--- Records for this task Enclosed Below ---

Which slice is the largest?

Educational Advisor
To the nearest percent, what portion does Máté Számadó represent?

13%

--- End of Enclosed Records for this task ---
--- Records for this task Enclosed Below ---

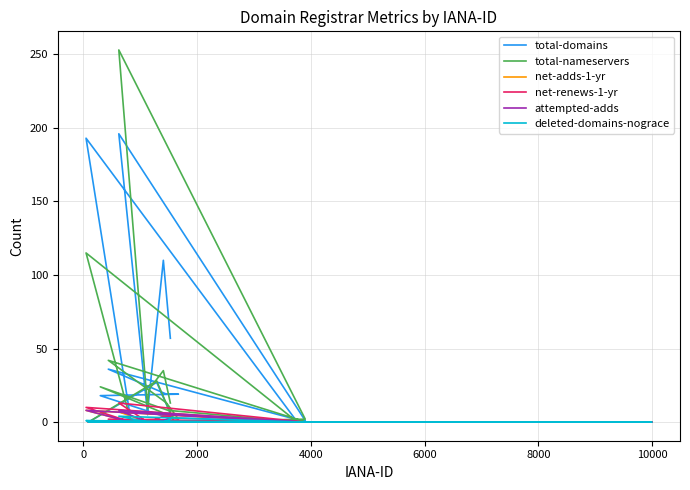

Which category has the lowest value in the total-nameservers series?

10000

--- End of Enclosed Records for this task ---
--- Records for this task Enclosed Below ---

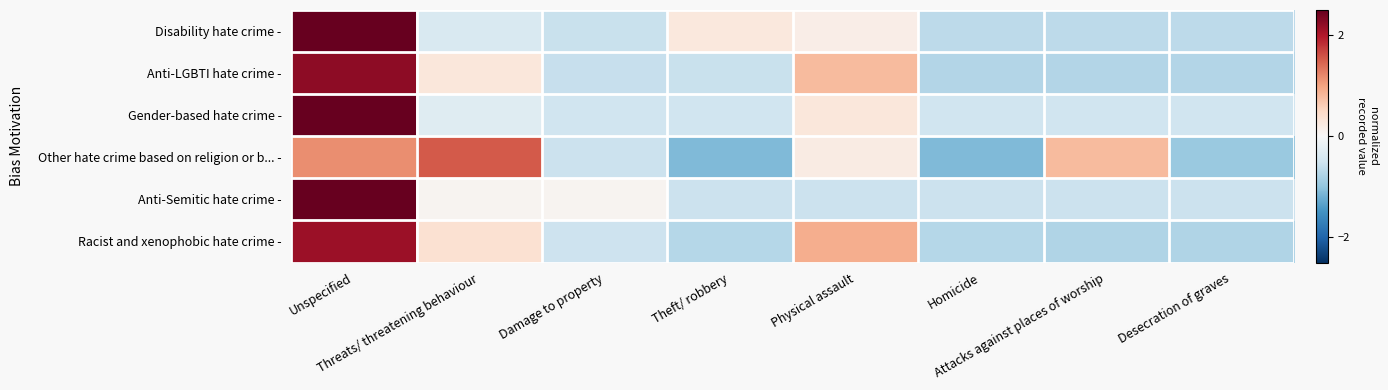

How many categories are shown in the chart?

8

--- End of Enclosed Records for this task ---

- Problem description -
Reproduce the rows word for word from the line containing "Educational Advisor" through the line containing "To the nearest", with both of those lines included.

- The completed task -
Educational Advisor
To the nearest percent, what portion does Máté Számadó represent?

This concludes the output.